Eugenie skillfully manipulates Crash into taking Vanessa’s class on his grandfather’s work, saying that if he passes with an A, she will give him the whole collection of paintings, but that if he doesn’t, the college will get them. This has Vanessa’s boss, the smarmy head of the Fine Arts Department, salivating and scheming.

Naturally, Vanessa and Crash fall into hot and heavy lust the moment they see each other, and so incendiary sex is a given. But Crash is a student, and Vanessa is his teacher, an assistant professor struggling for tenure. If their affair becomes public knowledge (as of course it does), her career would be not art history, but just history. In addition, they are both carrying fairly heavy loads of family baggage that complicate the relationship, and provide the only hint of complexity in the book.

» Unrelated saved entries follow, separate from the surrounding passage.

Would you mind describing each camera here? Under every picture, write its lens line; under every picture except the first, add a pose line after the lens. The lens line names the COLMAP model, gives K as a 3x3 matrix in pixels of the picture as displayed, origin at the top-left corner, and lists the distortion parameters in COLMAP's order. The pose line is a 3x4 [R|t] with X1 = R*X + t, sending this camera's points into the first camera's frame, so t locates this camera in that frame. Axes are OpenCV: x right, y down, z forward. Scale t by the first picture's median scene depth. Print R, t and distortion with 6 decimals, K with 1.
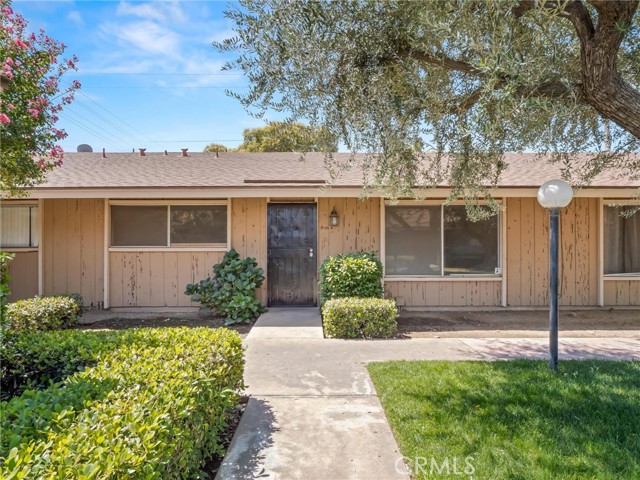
lens RADIAL K [[376.5, 0, 320.4], [0, 376.5, 239.7], [0, 0, 1]] dist [0.001255, -0.000146]
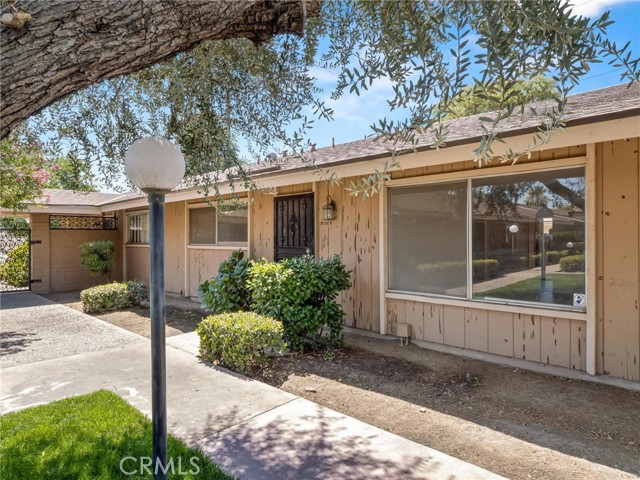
lens RADIAL K [[403.1, 0, 320.0], [0, 403.1, 240.5], [0, 0, 1]] dist [-0.002057, -0.000906]
pose [[0.726552, 0.003017, -0.687104, 0.588789], [0.003899, 0.999956, 0.008513, -0.002243], [0.687100, -0.008865, 0.726509, 0.377057]]
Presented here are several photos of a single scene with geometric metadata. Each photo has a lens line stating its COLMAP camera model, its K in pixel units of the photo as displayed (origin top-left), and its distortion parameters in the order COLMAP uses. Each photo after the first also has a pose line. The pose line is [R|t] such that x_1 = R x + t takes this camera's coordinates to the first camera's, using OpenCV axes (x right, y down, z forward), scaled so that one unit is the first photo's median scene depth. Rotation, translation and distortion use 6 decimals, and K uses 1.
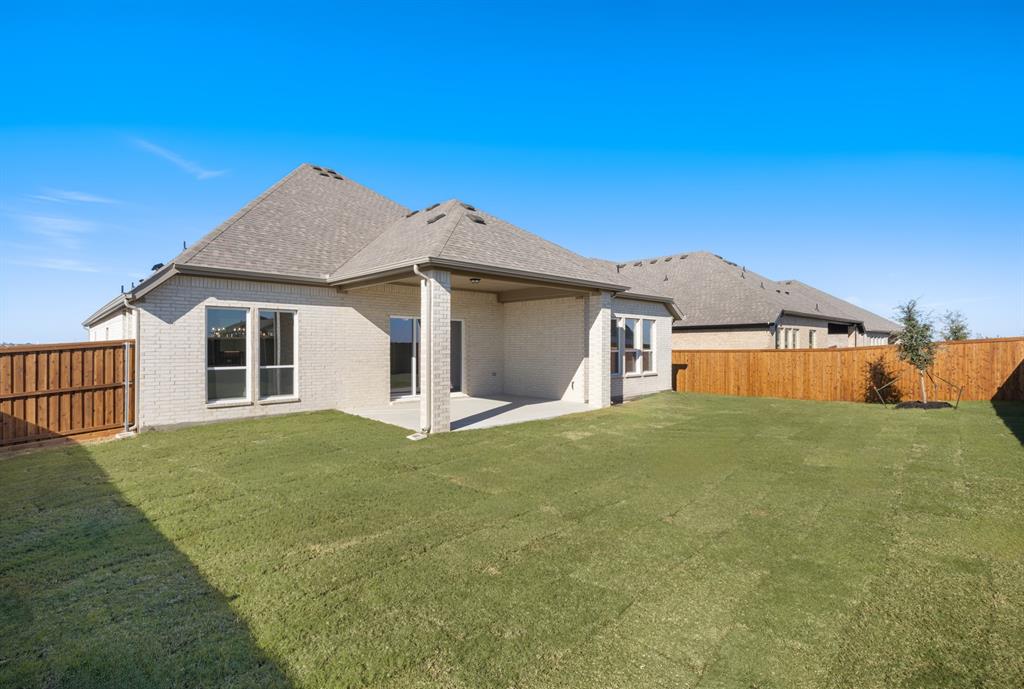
lens RADIAL K [[497.9, 0, 512.3], [0, 497.9, 343.3], [0, 0, 1]] dist [-0.004327, -0.000385]
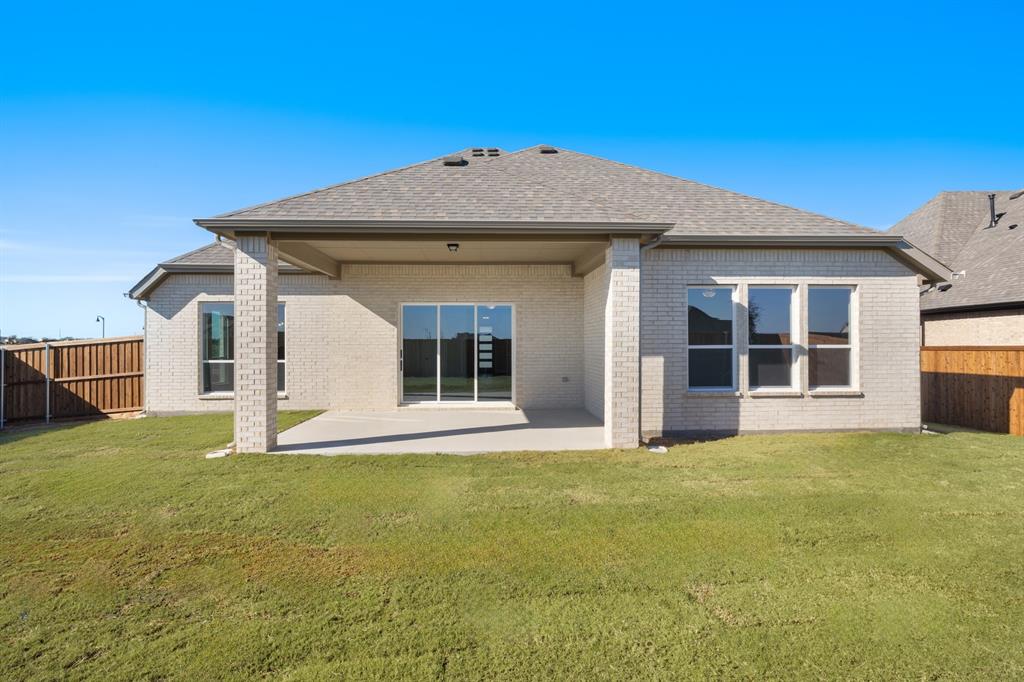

The characters are somewhat stereotypical and Crash is little more than an overgrown adolescent, who jumps from one job and glamorous location to another, never committing himself to anything or anyone. Of course, as soon as he sets eyes on Vanessa, all that changes, and home and hearth begin to look pretty good

The plot is also pretty predictable, to say the least. Once the hero and heroine fall into instant lust, on about page 3 or so, it’s a given that Crash will give up adventuring, that Vanessa will get tenure and that the smarmy boss will get his comeuppance. The scene in the college president’s office when Crash uses the paintings to Vanessa her own endowed chair is not just predictable, but also ridiculous. And her sudden decision to get married as part of a parachute jump is completely out of character, right up there with wanting a husband named “Crash”, who makes his living as a daredevil. Even the secondary storyline about Vanessa’s sexy best friend who is pursued by one of Eugenie’s lawyers is without many complications. Eugenie is an intriguing, charming and interesting character, but she doesn’t really have enough front-and-center-time for her to make a difference in the predictable plot.

As for the stuff and nonsense about the $2.6 million collection of paintings and how they eventually end up where they do, there’s no way this could ever happen in a real academic setting. In fact, there’s really not much to sink your teeth into unless it’s Crash’s hunky body. (And even if I do prefer brunettes, it was a temptation!) This is cotton candy romance, sugar sweet, insubstantial, and gone in just a poof or two. If you’re looking for more than that, give this one a pass.